Firstly, it took the data to inform this conclusion from the 2015 U.S.
Transgender Survey. This survey used a cross-sectional, retrospective
self-report to gather its data. This methodology clearly indicates that it is not
suited for cause and effect conclusions, and yet Turban et al have done so. The
USTS asked two yes-or-no questions about suicide and also collected data on a
number of other themes, such as mental health diagnoses and significant social
stressors. We found ourselves wondering, OK, is the lack of
access to TGH causing the increased suicidality and by default
the increased mental health and social issues, or were the existing co-morbid
mental health and social issues the cause of increased
suicidality, as treatment for these were overlooked in exchange for TGH
interventions? This is called ‘Diagnostic Overshadowing’ (17, 18).
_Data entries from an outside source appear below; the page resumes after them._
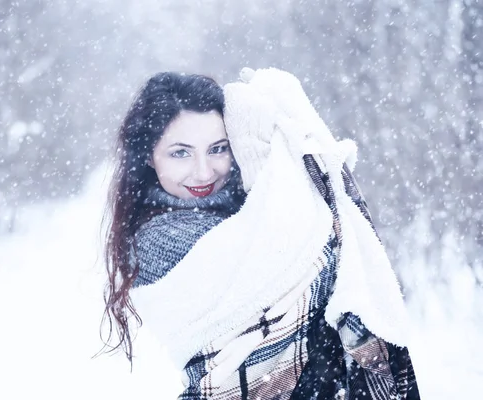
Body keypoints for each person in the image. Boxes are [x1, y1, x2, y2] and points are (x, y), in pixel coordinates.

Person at [100, 69, 420, 399]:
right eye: (180, 152)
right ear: (149, 156)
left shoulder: (251, 207)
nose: (204, 171)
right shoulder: (159, 237)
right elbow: (313, 262)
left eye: (218, 149)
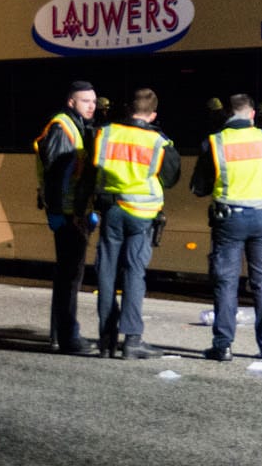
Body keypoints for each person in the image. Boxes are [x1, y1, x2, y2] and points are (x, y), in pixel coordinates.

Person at [91, 87, 181, 359]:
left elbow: (92, 170)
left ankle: (107, 339)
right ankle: (132, 340)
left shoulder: (106, 133)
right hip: (142, 215)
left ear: (128, 109)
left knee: (106, 273)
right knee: (134, 274)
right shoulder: (158, 142)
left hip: (112, 210)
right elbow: (171, 177)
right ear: (152, 115)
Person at [190, 93, 262, 361]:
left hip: (229, 219)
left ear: (228, 114)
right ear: (252, 113)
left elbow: (199, 187)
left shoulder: (216, 142)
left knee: (226, 282)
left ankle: (223, 345)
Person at [33, 80, 99, 356]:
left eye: (93, 101)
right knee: (69, 277)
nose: (92, 106)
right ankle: (68, 337)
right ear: (71, 102)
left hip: (75, 213)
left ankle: (60, 335)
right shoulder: (63, 127)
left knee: (68, 275)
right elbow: (56, 175)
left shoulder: (76, 126)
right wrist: (59, 214)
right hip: (70, 215)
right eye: (86, 101)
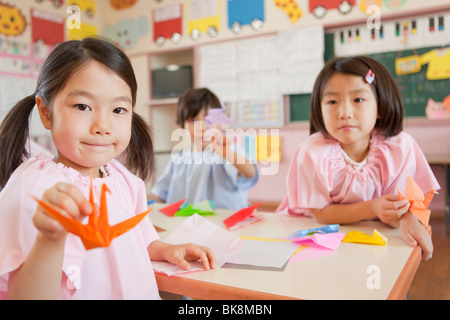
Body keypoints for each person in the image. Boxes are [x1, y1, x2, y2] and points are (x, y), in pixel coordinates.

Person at [0, 37, 215, 300]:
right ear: (45, 112)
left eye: (119, 109)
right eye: (83, 106)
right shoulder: (35, 186)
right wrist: (49, 241)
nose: (103, 125)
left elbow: (138, 240)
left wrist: (166, 250)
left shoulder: (122, 179)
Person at [277, 56, 440, 261]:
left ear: (380, 107)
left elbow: (399, 208)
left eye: (358, 100)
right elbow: (320, 213)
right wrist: (373, 207)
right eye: (332, 101)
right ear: (320, 108)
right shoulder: (311, 153)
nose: (344, 112)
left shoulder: (399, 148)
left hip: (371, 241)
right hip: (315, 237)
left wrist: (406, 218)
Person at [150, 88, 258, 210]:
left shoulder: (228, 151)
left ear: (219, 123)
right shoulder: (178, 160)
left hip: (223, 226)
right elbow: (160, 194)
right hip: (186, 225)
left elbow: (250, 173)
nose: (202, 127)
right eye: (194, 121)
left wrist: (227, 153)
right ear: (182, 128)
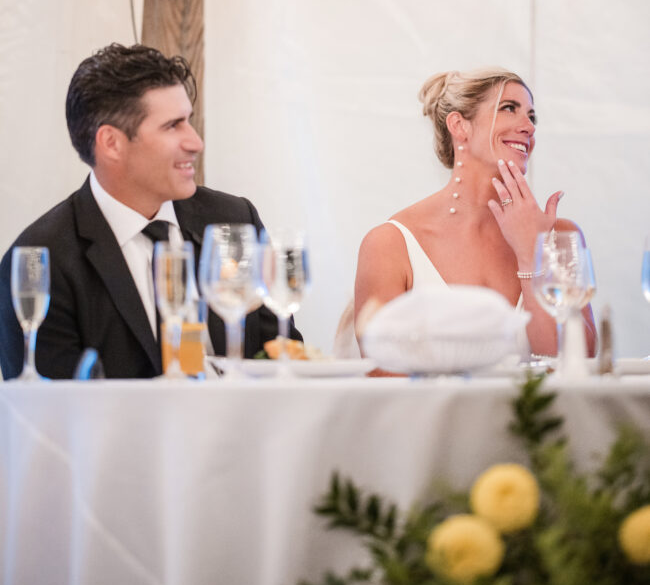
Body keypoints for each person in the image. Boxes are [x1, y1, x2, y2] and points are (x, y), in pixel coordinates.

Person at [0, 43, 301, 379]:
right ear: (111, 143)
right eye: (173, 126)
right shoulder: (44, 259)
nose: (195, 142)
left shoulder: (231, 221)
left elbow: (281, 358)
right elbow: (50, 416)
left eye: (189, 121)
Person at [354, 67, 596, 359]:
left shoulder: (561, 237)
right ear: (459, 126)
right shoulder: (389, 244)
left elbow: (577, 364)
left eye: (532, 117)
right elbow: (384, 375)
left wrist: (532, 251)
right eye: (509, 108)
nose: (529, 127)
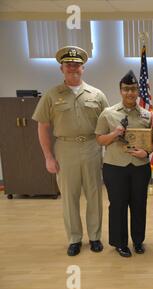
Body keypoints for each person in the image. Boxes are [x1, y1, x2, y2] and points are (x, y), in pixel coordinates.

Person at [32, 46, 109, 256]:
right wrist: (48, 157)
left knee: (94, 195)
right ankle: (74, 238)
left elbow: (107, 126)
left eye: (76, 64)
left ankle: (95, 237)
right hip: (65, 149)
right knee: (69, 197)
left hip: (92, 147)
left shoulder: (97, 95)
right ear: (61, 68)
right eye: (68, 64)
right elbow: (42, 127)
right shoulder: (51, 95)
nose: (73, 68)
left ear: (83, 67)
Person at [95, 70, 153, 257]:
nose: (130, 93)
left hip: (140, 167)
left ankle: (138, 241)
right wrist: (115, 133)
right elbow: (100, 140)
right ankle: (120, 243)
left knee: (139, 204)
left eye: (134, 89)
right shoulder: (108, 113)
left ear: (139, 91)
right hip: (115, 167)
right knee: (118, 205)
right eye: (126, 89)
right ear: (120, 91)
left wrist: (146, 152)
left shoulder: (147, 115)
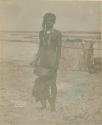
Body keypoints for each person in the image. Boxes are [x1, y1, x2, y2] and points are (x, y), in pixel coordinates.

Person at [31, 13, 62, 112]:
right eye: (47, 20)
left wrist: (56, 64)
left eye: (51, 20)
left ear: (54, 21)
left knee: (52, 84)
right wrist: (35, 60)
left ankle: (53, 106)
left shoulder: (58, 34)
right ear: (45, 21)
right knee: (41, 84)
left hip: (52, 62)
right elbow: (40, 48)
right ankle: (44, 105)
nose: (49, 22)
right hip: (43, 62)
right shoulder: (41, 33)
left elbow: (59, 50)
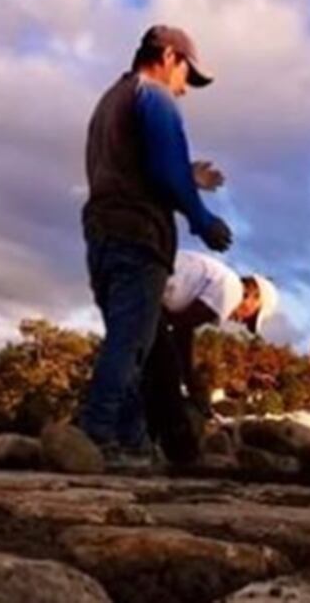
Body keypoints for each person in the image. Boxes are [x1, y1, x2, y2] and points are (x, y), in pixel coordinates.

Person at [80, 25, 233, 466]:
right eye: (188, 75)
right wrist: (203, 221)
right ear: (169, 57)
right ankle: (98, 434)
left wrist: (190, 176)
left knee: (133, 341)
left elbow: (133, 167)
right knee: (130, 344)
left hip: (103, 230)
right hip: (138, 234)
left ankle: (129, 442)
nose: (185, 89)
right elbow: (163, 177)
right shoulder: (155, 96)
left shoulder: (110, 100)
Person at [143, 250, 279, 464]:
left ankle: (141, 440)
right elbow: (180, 330)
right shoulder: (230, 290)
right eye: (251, 317)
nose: (243, 323)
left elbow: (181, 333)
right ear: (252, 296)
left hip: (140, 280)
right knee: (165, 377)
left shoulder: (217, 280)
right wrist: (194, 389)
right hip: (145, 285)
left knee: (153, 371)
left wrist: (192, 382)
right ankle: (181, 454)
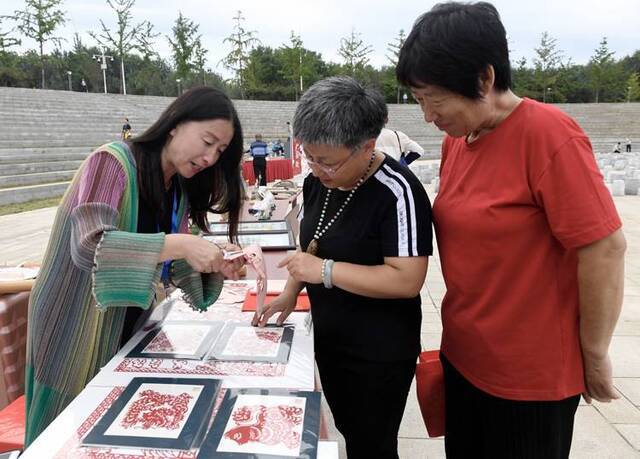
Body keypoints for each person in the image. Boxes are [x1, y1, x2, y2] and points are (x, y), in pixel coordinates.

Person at [396, 3, 626, 458]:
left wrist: (594, 352)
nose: (427, 116)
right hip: (465, 357)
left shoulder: (548, 136)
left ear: (484, 78)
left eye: (434, 99)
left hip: (529, 378)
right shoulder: (458, 141)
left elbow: (604, 249)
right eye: (419, 101)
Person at [25, 86, 247, 445]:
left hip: (126, 323)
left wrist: (213, 263)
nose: (209, 157)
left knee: (115, 432)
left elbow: (170, 264)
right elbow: (90, 245)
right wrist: (181, 243)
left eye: (219, 151)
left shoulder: (175, 188)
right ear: (175, 123)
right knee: (67, 430)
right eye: (207, 141)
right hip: (72, 323)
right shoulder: (110, 162)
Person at [254, 76, 433, 458]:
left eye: (328, 162)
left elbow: (407, 279)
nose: (317, 169)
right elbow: (311, 245)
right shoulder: (319, 182)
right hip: (332, 337)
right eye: (310, 157)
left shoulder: (398, 191)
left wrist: (324, 272)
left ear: (367, 146)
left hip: (378, 350)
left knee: (373, 444)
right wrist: (290, 292)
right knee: (351, 430)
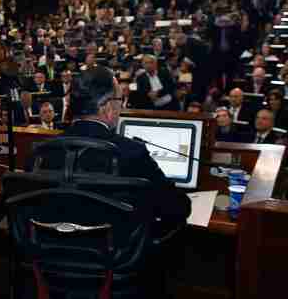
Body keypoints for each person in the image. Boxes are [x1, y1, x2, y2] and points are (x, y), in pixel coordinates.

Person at [37, 66, 191, 232]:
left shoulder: (41, 151)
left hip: (52, 244)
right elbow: (177, 208)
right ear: (108, 107)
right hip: (117, 245)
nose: (121, 106)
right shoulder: (132, 153)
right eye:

The Dutch Protocol research
ensured that all their subjects had no existing mental health or significant
social issues upon entry to their clinical trial. Also, there were no concerns
with suicidality with this cohort, bearing in mind that the significant
majority of these clients in their later teens/early adulthood went on to
re-identify as their sex of birth. The Appleby report, which was run before and
after the cessation of puberty blockers at the Tavistock Clinic in the UK,
examined the data of approximately 15,000 clients and showed there was no
significant difference in suicide pre and post TGH. Lastly, the Gold Standard
in transgender research, the Cass Review, as well as other researchers I have
included, agree with the above opinion that delayed access to TGH does not increase
rates of suicide. Dr Hilary Cass, who has made an exhaustive evaluation of
current transgender research, went on to state that the significant majority of gender
research was of disappointingly poor quality and was ideologically rather than
scientifically based. Perhaps this describes the quality of the Turban et al
study and the reason behind their cause-and-effect conclusion?
So which narrative does the data best suit? It seems that being transgender and experiencing GD per se do not make you more likely to commit suicide. Therefore, delaying or withholding TGH does not increase the chance of suicide. The co-morbid mental illnesses and significant social stressors that are common in this population do show an associated increased risk of suicidality. The affirmation model leads to less psychiatric therapy and psycho-social support to help treat these issues. Therefore, it seems safer to say that delaying or withholding TGH so that psychiatric and psycho-social therapy can be offered leads to decreased suicidality. And as many transgender young people return to identify with their sex of birth in later teens/early adulthood, their GD may self-resolve.